-- What you have to do --
Transcribe the lines from the one containing "Endpoint used to upsert person records." through the one containing "Request Body", including both of those lines, and nothing else.

Items from a dataset:
....

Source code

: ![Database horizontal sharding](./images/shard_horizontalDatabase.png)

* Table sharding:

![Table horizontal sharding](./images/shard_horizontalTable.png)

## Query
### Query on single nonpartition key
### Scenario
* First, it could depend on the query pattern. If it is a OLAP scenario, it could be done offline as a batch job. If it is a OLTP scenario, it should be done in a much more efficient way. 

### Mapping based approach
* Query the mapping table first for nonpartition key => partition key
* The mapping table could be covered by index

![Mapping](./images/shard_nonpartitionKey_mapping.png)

....

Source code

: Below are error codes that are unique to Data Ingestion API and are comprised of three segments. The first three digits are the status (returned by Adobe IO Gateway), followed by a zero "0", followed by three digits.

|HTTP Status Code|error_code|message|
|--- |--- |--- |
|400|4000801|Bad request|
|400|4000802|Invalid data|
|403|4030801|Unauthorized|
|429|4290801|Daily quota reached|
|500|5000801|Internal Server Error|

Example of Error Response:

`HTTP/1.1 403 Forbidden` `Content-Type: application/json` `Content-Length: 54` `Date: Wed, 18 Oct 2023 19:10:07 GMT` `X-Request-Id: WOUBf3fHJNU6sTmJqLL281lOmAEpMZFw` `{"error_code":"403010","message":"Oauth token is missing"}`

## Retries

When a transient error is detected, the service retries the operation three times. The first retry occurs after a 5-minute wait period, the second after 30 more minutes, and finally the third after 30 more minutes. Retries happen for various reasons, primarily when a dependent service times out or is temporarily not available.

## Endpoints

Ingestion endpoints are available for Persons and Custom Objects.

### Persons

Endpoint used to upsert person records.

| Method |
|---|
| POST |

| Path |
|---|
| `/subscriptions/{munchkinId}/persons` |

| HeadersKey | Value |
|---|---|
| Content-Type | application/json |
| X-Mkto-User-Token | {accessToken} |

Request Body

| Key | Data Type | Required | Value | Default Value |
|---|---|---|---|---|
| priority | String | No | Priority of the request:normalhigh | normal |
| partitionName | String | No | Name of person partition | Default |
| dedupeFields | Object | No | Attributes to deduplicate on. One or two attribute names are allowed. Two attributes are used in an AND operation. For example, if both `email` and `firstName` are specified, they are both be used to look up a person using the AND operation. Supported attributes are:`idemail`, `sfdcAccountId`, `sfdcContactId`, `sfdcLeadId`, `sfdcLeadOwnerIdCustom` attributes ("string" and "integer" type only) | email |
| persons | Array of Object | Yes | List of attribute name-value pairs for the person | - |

....

-- Result of this exercise --
Endpoint used to upsert person records.

| Method |
|---|
| POST |

| Path |
|---|
| `/subscriptions/{munchkinId}/persons` |

| HeadersKey | Value |
|---|---|
| Content-Type | application/json |
| X-Mkto-User-Token | {accessToken} |

Request Body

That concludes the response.